### Problem to solve
Please reproduce each line of the data below as it stands.

### Data in this exercise
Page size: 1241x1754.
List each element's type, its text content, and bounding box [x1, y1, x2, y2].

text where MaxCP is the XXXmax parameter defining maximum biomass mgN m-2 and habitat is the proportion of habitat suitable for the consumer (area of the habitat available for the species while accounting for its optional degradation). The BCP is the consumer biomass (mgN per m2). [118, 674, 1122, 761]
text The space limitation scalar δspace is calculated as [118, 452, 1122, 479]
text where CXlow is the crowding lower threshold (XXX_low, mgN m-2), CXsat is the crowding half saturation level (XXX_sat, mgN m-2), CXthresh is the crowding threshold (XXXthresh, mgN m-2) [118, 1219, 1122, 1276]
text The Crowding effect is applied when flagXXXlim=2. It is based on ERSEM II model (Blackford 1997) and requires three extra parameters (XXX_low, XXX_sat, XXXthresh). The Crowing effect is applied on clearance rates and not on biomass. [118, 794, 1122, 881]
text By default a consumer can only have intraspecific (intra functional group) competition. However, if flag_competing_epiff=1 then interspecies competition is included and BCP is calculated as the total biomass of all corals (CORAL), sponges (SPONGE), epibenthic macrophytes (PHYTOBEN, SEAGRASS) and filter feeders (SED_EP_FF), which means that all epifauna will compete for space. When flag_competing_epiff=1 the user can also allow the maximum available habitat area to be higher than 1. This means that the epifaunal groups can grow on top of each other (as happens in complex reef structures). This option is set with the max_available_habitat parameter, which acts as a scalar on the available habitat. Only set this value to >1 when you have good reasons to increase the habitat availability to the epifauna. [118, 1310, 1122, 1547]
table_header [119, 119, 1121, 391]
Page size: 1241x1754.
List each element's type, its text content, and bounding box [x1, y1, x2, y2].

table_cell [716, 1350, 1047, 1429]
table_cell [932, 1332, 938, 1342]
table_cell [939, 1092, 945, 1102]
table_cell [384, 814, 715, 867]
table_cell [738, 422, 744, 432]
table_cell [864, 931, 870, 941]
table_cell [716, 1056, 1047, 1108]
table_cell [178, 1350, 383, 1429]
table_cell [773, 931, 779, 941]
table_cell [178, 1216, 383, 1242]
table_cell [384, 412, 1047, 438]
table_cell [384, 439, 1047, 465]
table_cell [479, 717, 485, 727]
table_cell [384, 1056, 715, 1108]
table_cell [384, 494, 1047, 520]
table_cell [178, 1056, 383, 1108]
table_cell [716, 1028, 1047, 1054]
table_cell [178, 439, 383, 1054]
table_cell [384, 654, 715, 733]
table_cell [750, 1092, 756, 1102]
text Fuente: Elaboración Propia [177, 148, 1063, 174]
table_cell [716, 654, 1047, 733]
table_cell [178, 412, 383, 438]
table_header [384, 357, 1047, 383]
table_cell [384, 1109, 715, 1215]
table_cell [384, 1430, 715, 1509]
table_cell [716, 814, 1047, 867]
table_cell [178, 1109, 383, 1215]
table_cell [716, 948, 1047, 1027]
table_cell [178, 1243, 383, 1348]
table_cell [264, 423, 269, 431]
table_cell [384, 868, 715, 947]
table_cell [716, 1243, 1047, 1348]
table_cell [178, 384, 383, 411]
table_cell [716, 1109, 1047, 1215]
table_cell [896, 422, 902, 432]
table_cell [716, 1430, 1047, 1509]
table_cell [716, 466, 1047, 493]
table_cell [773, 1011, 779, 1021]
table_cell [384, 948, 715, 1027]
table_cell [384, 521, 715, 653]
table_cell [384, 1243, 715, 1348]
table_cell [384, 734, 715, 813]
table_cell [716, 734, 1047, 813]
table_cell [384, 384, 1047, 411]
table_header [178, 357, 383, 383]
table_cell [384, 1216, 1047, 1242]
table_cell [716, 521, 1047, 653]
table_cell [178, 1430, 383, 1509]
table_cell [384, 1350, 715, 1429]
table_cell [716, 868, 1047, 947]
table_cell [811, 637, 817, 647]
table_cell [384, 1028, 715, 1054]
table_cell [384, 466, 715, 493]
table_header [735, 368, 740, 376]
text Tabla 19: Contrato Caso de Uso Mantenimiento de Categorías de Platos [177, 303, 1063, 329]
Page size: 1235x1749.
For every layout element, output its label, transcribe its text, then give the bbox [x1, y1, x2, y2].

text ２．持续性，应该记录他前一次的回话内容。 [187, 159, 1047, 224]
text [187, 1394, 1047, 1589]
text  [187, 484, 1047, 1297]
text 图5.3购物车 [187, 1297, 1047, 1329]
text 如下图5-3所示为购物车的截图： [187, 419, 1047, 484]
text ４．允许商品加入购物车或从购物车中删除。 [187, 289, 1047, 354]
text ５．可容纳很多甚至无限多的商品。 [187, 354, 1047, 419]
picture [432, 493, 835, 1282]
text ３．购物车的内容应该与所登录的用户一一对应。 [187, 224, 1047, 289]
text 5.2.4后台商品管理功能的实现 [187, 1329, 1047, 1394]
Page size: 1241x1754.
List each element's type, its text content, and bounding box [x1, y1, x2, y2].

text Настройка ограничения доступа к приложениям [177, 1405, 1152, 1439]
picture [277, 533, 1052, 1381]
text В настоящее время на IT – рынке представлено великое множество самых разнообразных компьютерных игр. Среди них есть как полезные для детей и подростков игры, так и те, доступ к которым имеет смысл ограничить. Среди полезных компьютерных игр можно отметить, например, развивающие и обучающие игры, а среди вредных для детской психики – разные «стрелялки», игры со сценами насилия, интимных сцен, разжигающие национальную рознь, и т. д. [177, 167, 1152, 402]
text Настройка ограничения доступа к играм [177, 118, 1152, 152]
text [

### Finished exercise
Page size: 1241x1754.
List each element's type, its text content, and bounding box [x1, y1, x2, y2].

text where MaxCP is the XXXmax parameter defining maximum biomass mgN m-2 and habitat is the proportion of habitat suitable for the consumer (area of the habitat available for the species while accounting for its optional degradation). The BCP is the consumer biomass (mgN per m2). [118, 674, 1122, 761]
text The space limitation scalar δspace is calculated as [118, 452, 1122, 479]
text where CXlow is the crowding lower threshold (XXX_low, mgN m-2), CXsat is the crowding half saturation level (XXX_sat, mgN m-2), CXthresh is the crowding threshold (XXXthresh, mgN m-2) [118, 1219, 1122, 1276]
text The Crowding effect is applied when flagXXXlim=2. It is based on ERSEM II model (Blackford 1997) and requires three extra parameters (XXX_low, XXX_sat, XXXthresh). The Crowing effect is applied on clearance rates and not on biomass. [118, 794, 1122, 881]
text By default a consumer can only have intraspecific (intra functional group) competition. However, if flag_competing_epiff=1 then interspecies competition is included and BCP is calculated as the total biomass of all corals (CORAL), sponges (SPONGE), epibenthic macrophytes (PHYTOBEN, SEAGRASS) and filter feeders (SED_EP_FF), which means that all epifauna will compete for space. When flag_competing_epiff=1 the user can also allow the maximum available habitat area to be higher than 1. This means that the epifaunal groups can grow on top of each other (as happens in complex reef structures). This option is set with the max_available_habitat parameter, which acts as a scalar on the available habitat. Only set this value to >1 when you have good reasons to increase the habitat availability to the epifauna. [118, 1310, 1122, 1547]
table_header [119, 119, 1121, 391]
Page size: 1241x1754.
List each element's type, its text content, and bounding box [x1, y1, x2, y2].

table_cell [716, 1350, 1047, 1429]
table_cell [932, 1332, 938, 1342]
table_cell [939, 1092, 945, 1102]
table_cell [384, 814, 715, 867]
table_cell [738, 422, 744, 432]
table_cell [864, 931, 870, 941]
table_cell [716, 1056, 1047, 1108]
table_cell [178, 1350, 383, 1429]
table_cell [773, 931, 779, 941]
table_cell [178, 1216, 383, 1242]
table_cell [384, 412, 1047, 438]
table_cell [384, 439, 1047, 465]
table_cell [479, 717, 485, 727]
table_cell [384, 1056, 715, 1108]
table_cell [384, 494, 1047, 520]
table_cell [178, 1056, 383, 1108]
table_cell [716, 1028, 1047, 1054]
table_cell [178, 439, 383, 1054]
table_cell [384, 654, 715, 733]
table_cell [750, 1092, 756, 1102]
text Fuente: Elaboración Propia [177, 148, 1063, 174]
table_cell [716, 654, 1047, 733]
table_cell [178, 412, 383, 438]
table_header [384, 357, 1047, 383]
table_cell [384, 1109, 715, 1215]
table_cell [384, 1430, 715, 1509]
table_cell [716, 814, 1047, 867]
table_cell [178, 1109, 383, 1215]
table_cell [716, 948, 1047, 1027]
table_cell [178, 1243, 383, 1348]
table_cell [264, 423, 269, 431]
table_cell [384, 868, 715, 947]
table_cell [716, 1243, 1047, 1348]
table_cell [178, 384, 383, 411]
table_cell [716, 1109, 1047, 1215]
table_cell [896, 422, 902, 432]
table_cell [716, 1430, 1047, 1509]
table_cell [716, 466, 1047, 493]
table_cell [773, 1011, 779, 1021]
table_cell [384, 948, 715, 1027]
table_cell [384, 521, 715, 653]
table_cell [384, 1243, 715, 1348]
table_cell [384, 734, 715, 813]
table_cell [716, 734, 1047, 813]
table_cell [384, 384, 1047, 411]
table_header [178, 357, 383, 383]
table_cell [384, 1216, 1047, 1242]
table_cell [716, 521, 1047, 653]
table_cell [178, 1430, 383, 1509]
table_cell [384, 1350, 715, 1429]
table_cell [716, 868, 1047, 947]
table_cell [811, 637, 817, 647]
table_cell [384, 1028, 715, 1054]
table_cell [384, 466, 715, 493]
table_header [735, 368, 740, 376]
text Tabla 19: Contrato Caso de Uso Mantenimiento de Categorías de Platos [177, 303, 1063, 329]
Page size: 1235x1749.
For every layout element, output its label, transcribe its text, then give the bbox [x1, y1, x2, y2].

text ２．持续性，应该记录他前一次的回话内容。 [187, 159, 1047, 224]
text [187, 1394, 1047, 1589]
text  [187, 484, 1047, 1297]
text 图5.3购物车 [187, 1297, 1047, 1329]
text 如下图5-3所示为购物车的截图： [187, 419, 1047, 484]
text ４．允许商品加入购物车或从购物车中删除。 [187, 289, 1047, 354]
text ５．可容纳很多甚至无限多的商品。 [187, 354, 1047, 419]
picture [432, 493, 835, 1282]
text ３．购物车的内容应该与所登录的用户一一对应。 [187, 224, 1047, 289]
text 5.2.4后台商品管理功能的实现 [187, 1329, 1047, 1394]
Page size: 1241x1754.
List each element's type, its text content, and bounding box [x1, y1, x2, y2].

text Настройка ограничения доступа к приложениям [177, 1405, 1152, 1439]
picture [277, 533, 1052, 1381]
text В настоящее время на IT – рынке представлено великое множество самых разнообразных компьютерных игр. Среди них есть как полезные для детей и подростков игры, так и те, доступ к которым имеет смысл ограничить. Среди полезных компьютерных игр можно отметить, например, развивающие и обучающие игры, а среди вредных для детской психики – разные «стрелялки», игры со сценами насилия, интимных сцен, разжигающие национальную рознь, и т. д. [177, 167, 1152, 402]
text Настройка ограничения доступа к играм [177, 118, 1152, 152]
text [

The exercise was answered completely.